PASSAGE:
Lesson 19 — Linux Networking Troubleshooting Lab

CompTIA Cyber Path • Linux / Admin Basics • Lesson 19

Lesson 19 — Linux Networking Troubleshooting Lab

ip addr + ip route + ping + ss + curl

This lab combines core Linux networking tools into one practical troubleshooting sequence. The goal is to think like a real support technician when a user says, “The server is up, but the website is not working.”

Core idea:

Good troubleshooting moves in order: check interface and addresscheck routetest reachabilitycheck listening servicetest application response.

What you’ll be able to do:

Determine whether a problem is caused by missing network configuration, broken reachability, missing listening ports, or an application that is responding incorrectly.

Linux troubleshooting lab ip + ping ss + curl local progress saved
Progress: 0%
Check Interfaceip addr
Check Routeip route
Test Reachabilityping
Check Service / Appss + curl
Good troubleshooting flow: Does the host have network?Can it reach anything?Is the service listening?Does the application actually respond?

Lab Scenario

Ticket

A user reports:

“The internal web page on this Linux server is not loading. SSH worked earlier, but now the web app seems down.”

Your job is to determine whether the issue is:

  • The interface is down or missing an IP address
  • The system has no default route
  • The target host is unreachable
  • The web service is not listening on the expected port
  • The port is open, but the application response is failing

1) Check the Interface and Address

Inspect interfaces

ip addr

Look for whether the main interface is UP and whether it has a valid IP address.

LISTING:

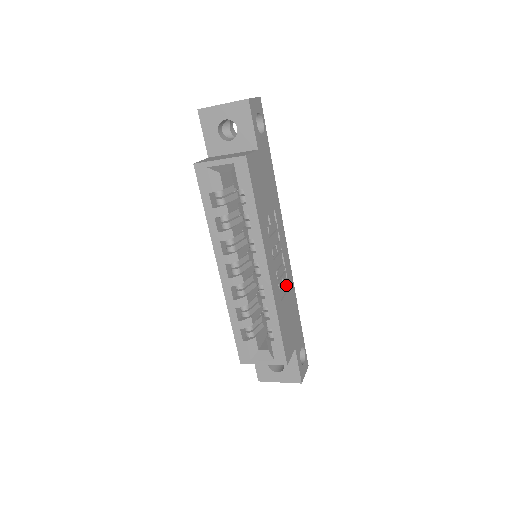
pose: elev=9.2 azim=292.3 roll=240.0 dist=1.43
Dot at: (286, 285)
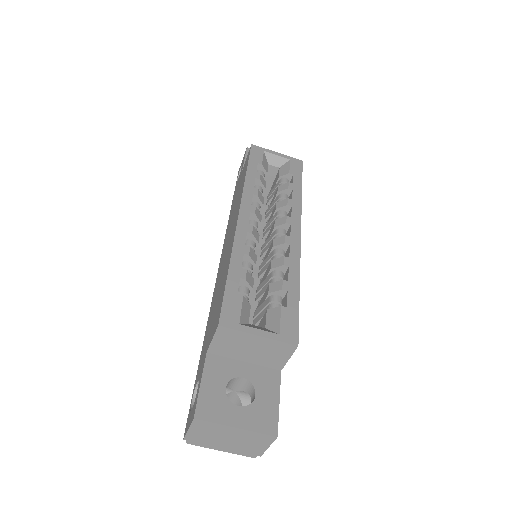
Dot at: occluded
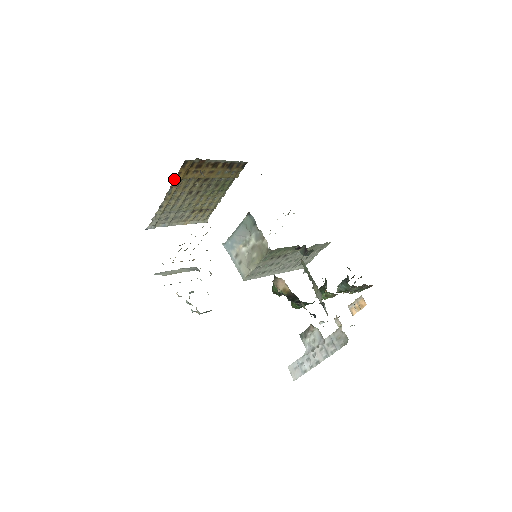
==
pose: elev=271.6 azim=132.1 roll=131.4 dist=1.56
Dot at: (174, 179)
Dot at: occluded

GIVEN TASK:
Answer these questions from the Linux networking lab lesson:
(a) In the user's ticket, what does the user say worked earlier?
(b) Which two tools are listed for the "Check Service / App" step?
(c) Which command does step 1 give for inspecting interfaces?
The records are separate from the lesson and unrelated to it.

RESULT OF THIS TASK:
(a) SSH
(b) ss and curl
(c) ip addr